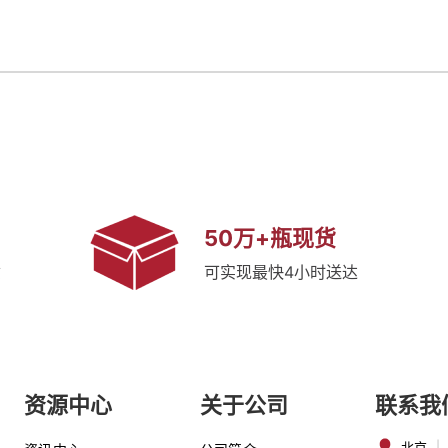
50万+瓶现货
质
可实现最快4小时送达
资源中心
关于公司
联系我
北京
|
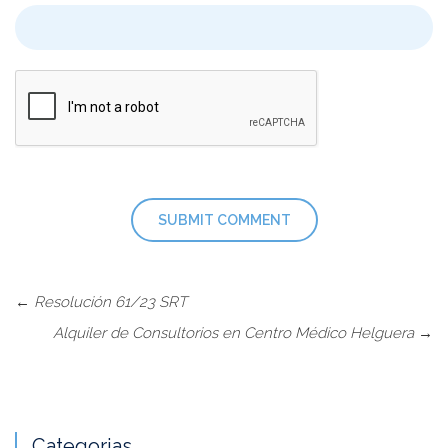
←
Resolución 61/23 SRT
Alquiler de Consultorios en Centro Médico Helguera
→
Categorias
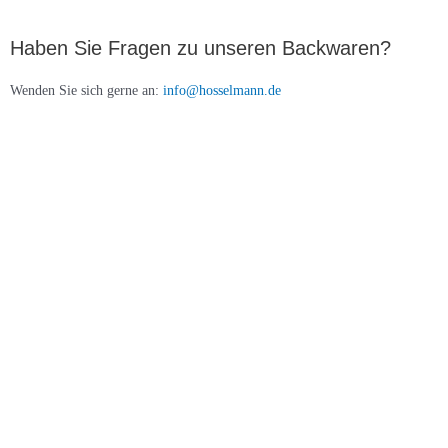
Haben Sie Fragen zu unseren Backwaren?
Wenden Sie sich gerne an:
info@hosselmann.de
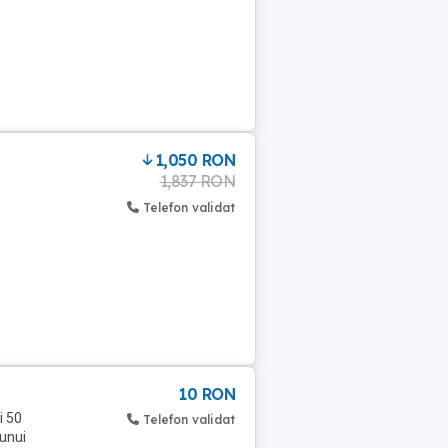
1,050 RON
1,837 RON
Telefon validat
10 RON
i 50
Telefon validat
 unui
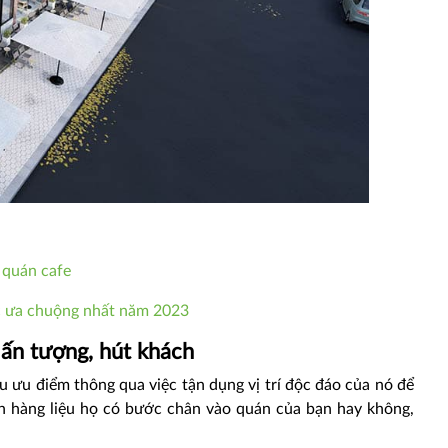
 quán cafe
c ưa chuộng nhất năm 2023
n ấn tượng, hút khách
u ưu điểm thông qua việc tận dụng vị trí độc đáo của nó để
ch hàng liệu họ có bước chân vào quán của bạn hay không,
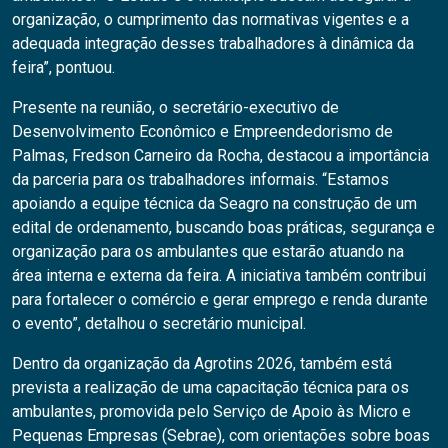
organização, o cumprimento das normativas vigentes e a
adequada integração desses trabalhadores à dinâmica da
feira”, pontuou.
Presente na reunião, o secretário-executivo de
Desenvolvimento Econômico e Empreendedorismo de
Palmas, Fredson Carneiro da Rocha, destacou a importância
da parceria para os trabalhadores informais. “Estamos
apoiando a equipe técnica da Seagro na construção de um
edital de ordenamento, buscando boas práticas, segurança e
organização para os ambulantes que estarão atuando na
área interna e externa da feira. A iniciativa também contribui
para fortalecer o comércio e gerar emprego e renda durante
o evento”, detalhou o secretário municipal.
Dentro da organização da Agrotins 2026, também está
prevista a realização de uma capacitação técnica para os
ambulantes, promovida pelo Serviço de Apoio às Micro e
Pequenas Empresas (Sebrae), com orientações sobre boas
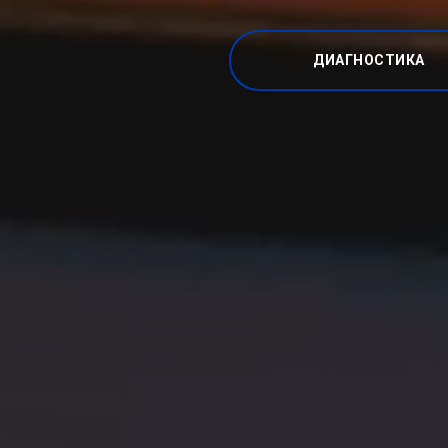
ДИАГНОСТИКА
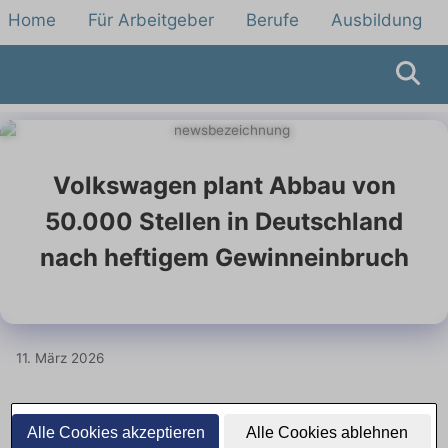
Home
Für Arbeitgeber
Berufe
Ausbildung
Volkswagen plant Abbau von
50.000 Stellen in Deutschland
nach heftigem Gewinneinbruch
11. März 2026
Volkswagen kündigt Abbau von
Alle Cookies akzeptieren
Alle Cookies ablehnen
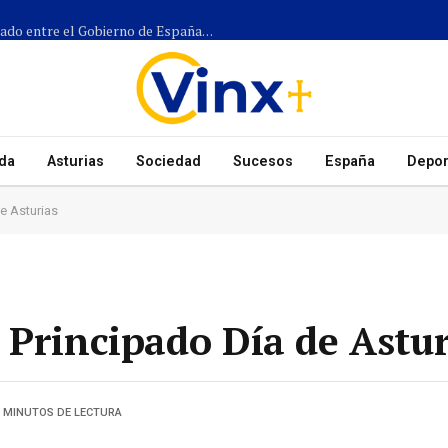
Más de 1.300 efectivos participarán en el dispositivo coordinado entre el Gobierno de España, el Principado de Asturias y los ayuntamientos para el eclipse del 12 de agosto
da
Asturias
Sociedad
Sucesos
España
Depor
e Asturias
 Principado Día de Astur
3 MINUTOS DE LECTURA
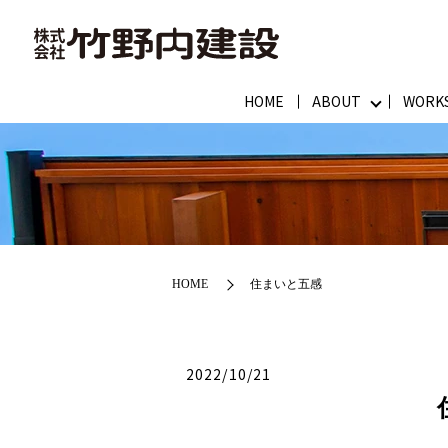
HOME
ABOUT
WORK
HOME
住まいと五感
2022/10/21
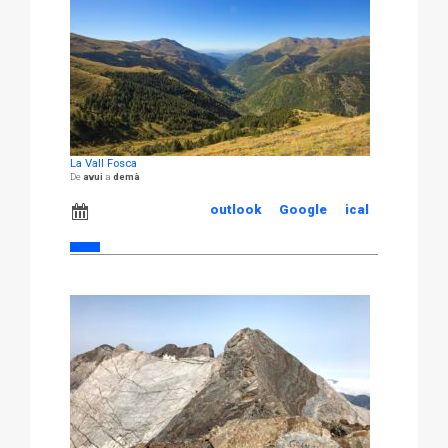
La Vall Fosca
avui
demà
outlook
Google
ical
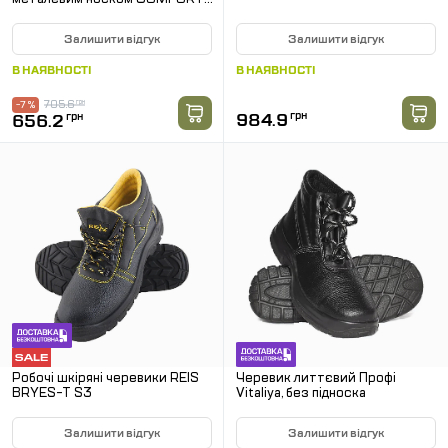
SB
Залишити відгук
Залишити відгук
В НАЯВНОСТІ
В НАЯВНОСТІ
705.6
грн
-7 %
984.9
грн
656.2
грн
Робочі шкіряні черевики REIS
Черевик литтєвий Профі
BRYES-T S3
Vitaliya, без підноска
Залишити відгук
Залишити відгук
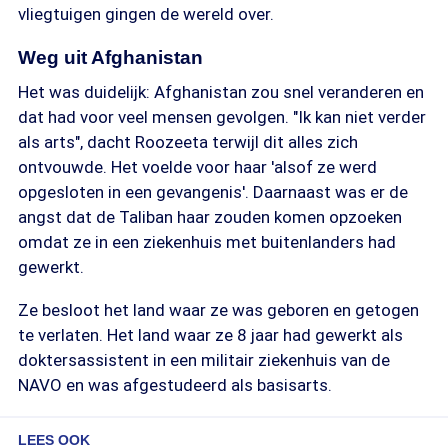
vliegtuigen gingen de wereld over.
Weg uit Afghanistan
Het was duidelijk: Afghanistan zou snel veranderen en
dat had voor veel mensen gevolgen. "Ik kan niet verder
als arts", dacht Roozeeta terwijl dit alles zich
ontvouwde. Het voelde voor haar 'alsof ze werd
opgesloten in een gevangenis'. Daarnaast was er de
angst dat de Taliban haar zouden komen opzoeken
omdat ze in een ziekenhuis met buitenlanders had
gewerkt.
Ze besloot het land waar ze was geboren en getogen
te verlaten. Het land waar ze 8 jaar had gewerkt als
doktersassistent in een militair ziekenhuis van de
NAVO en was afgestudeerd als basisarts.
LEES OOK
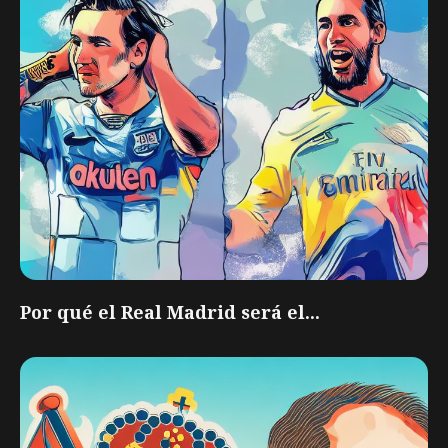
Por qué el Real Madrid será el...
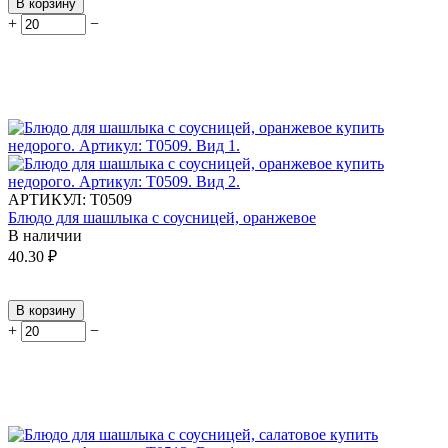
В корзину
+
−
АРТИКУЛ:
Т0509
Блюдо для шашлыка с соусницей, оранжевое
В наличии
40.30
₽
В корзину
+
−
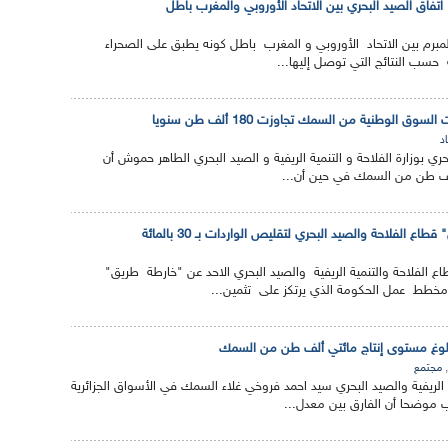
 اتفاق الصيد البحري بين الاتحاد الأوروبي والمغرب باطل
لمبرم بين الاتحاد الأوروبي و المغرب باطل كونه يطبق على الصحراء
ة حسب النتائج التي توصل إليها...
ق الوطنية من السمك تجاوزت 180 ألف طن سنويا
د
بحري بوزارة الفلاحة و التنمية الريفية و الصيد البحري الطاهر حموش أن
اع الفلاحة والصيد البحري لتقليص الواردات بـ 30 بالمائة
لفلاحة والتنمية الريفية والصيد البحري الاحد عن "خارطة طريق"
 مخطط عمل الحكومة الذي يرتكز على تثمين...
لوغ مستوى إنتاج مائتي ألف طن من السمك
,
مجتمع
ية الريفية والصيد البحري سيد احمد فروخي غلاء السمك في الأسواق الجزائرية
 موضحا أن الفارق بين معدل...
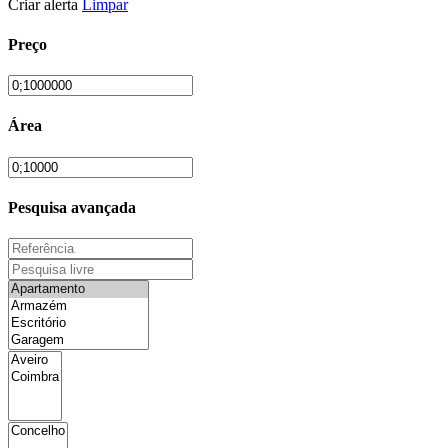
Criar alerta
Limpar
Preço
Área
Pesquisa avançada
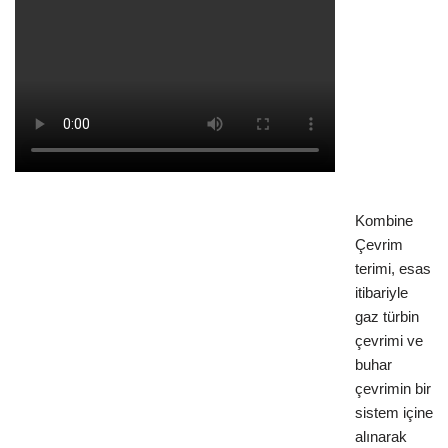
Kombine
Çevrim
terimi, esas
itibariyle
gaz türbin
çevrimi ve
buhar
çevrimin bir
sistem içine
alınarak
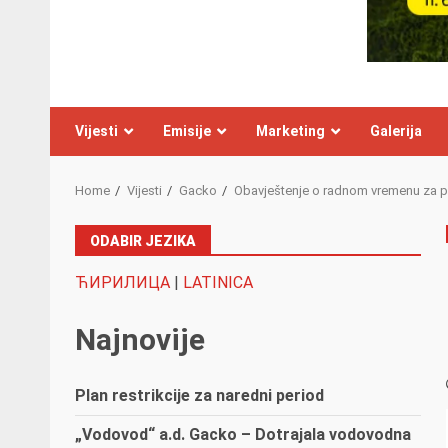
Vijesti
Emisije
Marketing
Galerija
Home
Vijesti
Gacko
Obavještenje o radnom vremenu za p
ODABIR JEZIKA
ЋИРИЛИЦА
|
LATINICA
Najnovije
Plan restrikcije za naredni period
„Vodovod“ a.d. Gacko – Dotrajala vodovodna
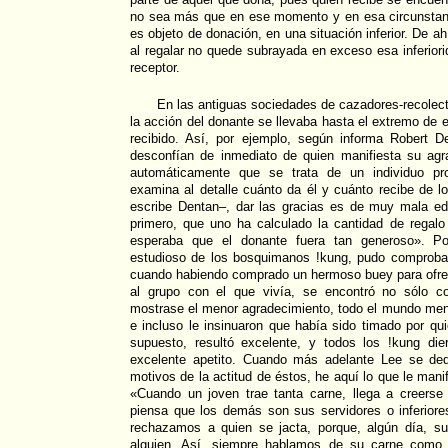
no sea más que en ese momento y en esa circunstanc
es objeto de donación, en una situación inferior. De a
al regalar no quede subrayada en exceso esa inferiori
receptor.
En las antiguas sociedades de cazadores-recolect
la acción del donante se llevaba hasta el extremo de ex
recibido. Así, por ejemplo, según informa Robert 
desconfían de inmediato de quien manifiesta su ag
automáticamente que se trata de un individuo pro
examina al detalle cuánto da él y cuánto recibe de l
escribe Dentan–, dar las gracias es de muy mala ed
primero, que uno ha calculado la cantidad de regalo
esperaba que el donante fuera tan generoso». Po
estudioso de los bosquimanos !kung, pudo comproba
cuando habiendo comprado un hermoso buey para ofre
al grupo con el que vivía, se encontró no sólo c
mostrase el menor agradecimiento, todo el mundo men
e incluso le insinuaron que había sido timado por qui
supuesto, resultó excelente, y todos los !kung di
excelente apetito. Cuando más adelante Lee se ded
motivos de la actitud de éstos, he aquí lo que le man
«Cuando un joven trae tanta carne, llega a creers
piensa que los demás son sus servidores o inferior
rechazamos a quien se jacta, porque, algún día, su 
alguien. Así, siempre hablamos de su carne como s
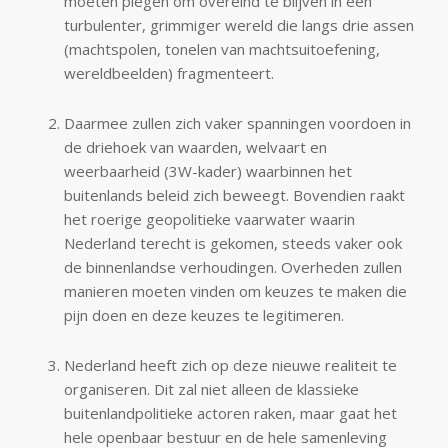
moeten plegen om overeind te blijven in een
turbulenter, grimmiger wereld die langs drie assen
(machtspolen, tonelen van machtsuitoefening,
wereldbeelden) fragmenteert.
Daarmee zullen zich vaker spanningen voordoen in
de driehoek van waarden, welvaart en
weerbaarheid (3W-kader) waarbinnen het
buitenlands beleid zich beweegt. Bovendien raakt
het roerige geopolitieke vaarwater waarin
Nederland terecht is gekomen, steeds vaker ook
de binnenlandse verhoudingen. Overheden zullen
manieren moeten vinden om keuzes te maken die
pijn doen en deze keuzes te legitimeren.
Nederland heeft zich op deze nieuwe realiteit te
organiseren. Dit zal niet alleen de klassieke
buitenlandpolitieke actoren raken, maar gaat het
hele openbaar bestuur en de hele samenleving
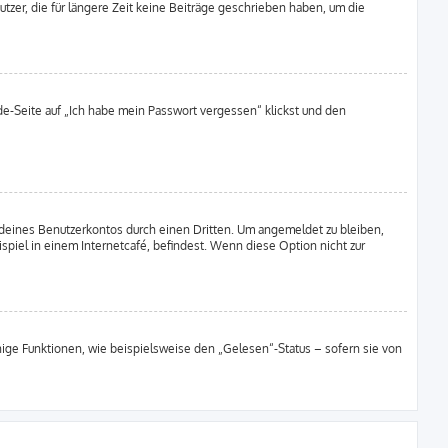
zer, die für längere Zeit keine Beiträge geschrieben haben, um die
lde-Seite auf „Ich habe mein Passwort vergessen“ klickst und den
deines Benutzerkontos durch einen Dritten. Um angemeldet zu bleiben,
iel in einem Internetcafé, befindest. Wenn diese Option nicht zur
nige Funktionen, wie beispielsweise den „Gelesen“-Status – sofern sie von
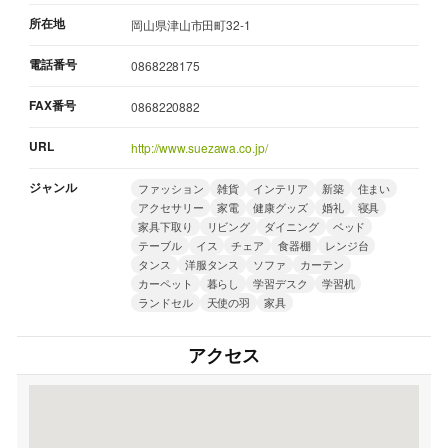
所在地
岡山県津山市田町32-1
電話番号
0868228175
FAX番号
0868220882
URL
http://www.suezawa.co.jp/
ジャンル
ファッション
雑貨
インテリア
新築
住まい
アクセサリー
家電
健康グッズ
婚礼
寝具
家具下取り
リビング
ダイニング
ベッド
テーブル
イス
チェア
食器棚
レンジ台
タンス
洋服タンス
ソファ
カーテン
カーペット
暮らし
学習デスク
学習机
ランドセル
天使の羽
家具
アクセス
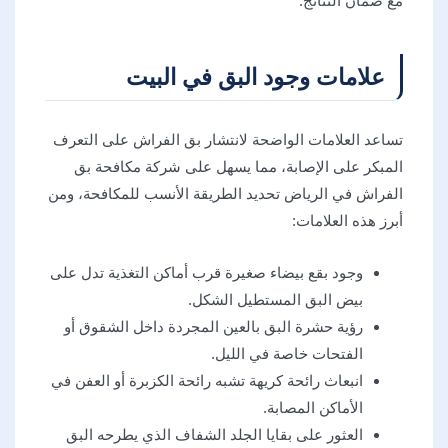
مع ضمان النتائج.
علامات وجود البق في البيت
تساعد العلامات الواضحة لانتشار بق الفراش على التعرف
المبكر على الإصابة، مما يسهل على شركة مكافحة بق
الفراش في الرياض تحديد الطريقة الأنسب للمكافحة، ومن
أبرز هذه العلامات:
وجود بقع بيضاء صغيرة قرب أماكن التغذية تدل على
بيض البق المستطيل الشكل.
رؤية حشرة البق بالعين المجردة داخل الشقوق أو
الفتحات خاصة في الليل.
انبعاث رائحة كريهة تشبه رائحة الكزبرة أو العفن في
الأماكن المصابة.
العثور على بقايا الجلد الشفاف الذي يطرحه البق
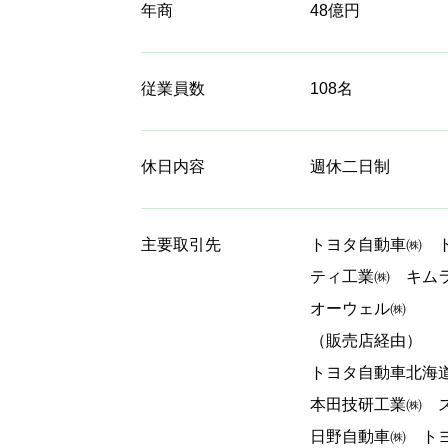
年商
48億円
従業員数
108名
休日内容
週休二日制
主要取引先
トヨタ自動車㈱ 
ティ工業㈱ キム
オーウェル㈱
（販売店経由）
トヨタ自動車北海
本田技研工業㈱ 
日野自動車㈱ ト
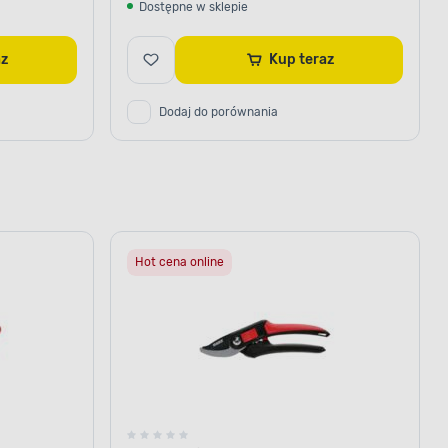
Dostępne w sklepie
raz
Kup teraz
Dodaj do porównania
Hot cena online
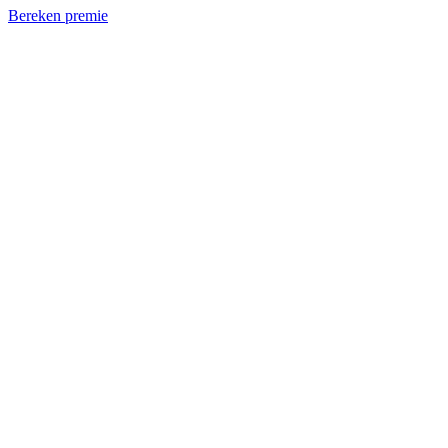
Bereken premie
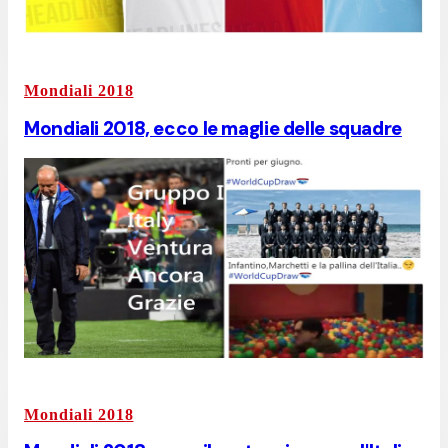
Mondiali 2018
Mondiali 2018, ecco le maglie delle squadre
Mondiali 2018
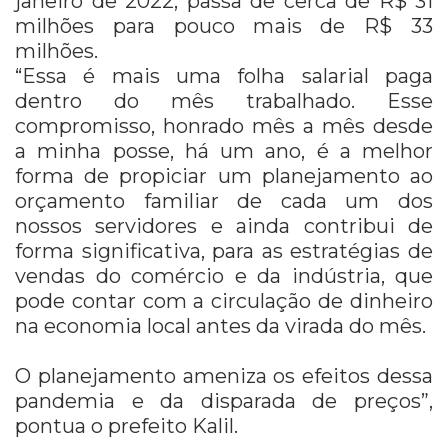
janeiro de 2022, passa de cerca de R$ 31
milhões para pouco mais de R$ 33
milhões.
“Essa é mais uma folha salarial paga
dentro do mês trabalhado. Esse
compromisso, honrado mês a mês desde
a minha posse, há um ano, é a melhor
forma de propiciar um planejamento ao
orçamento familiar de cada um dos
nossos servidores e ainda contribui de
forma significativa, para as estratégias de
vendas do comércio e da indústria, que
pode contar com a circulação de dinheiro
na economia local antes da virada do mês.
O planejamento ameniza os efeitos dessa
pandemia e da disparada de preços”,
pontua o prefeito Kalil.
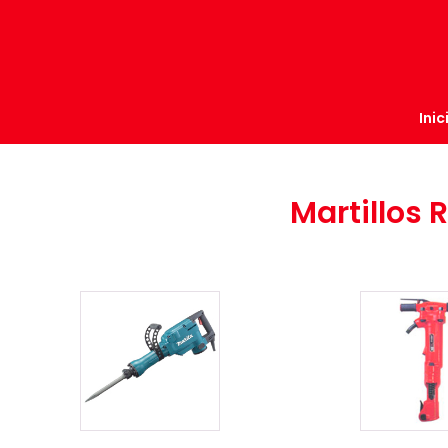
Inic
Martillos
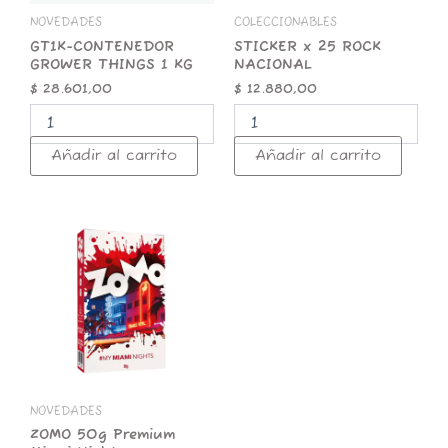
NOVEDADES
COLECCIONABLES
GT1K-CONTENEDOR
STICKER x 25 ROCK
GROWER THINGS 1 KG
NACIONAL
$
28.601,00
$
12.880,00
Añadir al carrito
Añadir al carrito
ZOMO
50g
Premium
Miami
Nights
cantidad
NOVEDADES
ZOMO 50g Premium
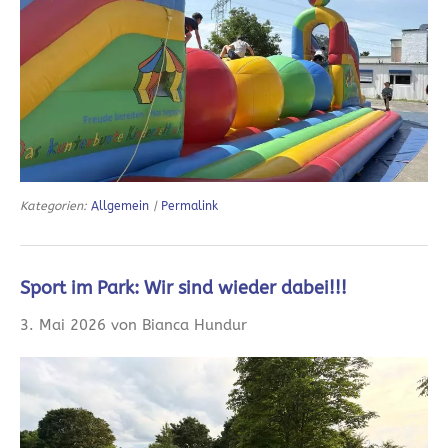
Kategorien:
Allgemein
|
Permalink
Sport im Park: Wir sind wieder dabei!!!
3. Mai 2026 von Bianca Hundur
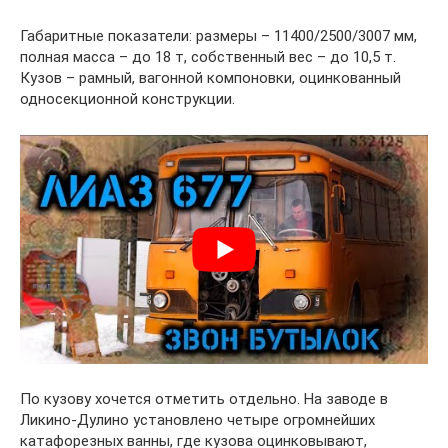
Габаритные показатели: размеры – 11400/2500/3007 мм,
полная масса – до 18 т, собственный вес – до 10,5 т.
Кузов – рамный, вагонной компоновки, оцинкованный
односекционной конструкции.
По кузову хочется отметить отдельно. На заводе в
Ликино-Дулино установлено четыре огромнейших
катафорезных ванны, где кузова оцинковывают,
- - -
» **PROBLEM REQUIREMENTS**: Turn the data, from its beginning through the line containing "ДИАГНОСТИКА", into a numbered list that skips blank lines and leaves out the pictures.

» **SOLUTION FOR THIS EXERCISE**:
1. 50万+瓶现货
2. 质
3. 可实现最快4小时送达
4. 资源中心
5. 关于公司
6. 联系我
7. 北京
8. |
9. ←
10. Resolución 61/23 SRT
11. Alquiler de Consultorios en Centro Médico Helguera
12. →
13. Categorias
14. Haben Sie Fragen zu unseren Backwaren?
15. Wenden Sie sich gerne an:
16. info@hosselmann.de
17. 1,050 RON
18. 1,837 RON
19. Telefon validat
20. 10 RON
21. i 50
22. Telefon validat
23.  unui
24.  quán cafe
25. c ưa chuộng nhất năm 2023
26. n ấn tượng, hút khách
27. u ưu điểm thông qua việc tận dụng vị trí độc đáo của nó để
28. ch hàng liệu họ có bước chân vào quán của bạn hay không,
29. organização, o cumprimento das normativas vigentes e a
30. adequada integração desses trabalhadores à dinâmica da
31. feira”, pontuou.
32. Presente na reunião, o secretário-executivo de
33. Desenvolvimento Econômico e Empreendedorismo de
34. Palmas, Fredson Carneiro da Rocha, destacou a importância
35. da parceria para os trabalhadores informais. “Estamos
36. apoiando a equipe técnica da Seagro na construção de um
37. edital de ordenamento, buscando boas práticas, segurança e
38. organização para os ambulantes que estarão atuando na
39. área interna e externa da feira. A iniciativa também contribui
40. para fortalecer o comércio e gerar emprego e renda durante
41. o evento”, detalhou o secretário municipal.
42. Dentro da organização da Agrotins 2026, também está
43. prevista a realização de uma capacitação técnica para os
44. ambulantes, promovida pelo Serviço de Apoio às Micro e
45. Pequenas Empresas (Sebrae), com orientações sobre boas
46. ДИАГНОСТИКА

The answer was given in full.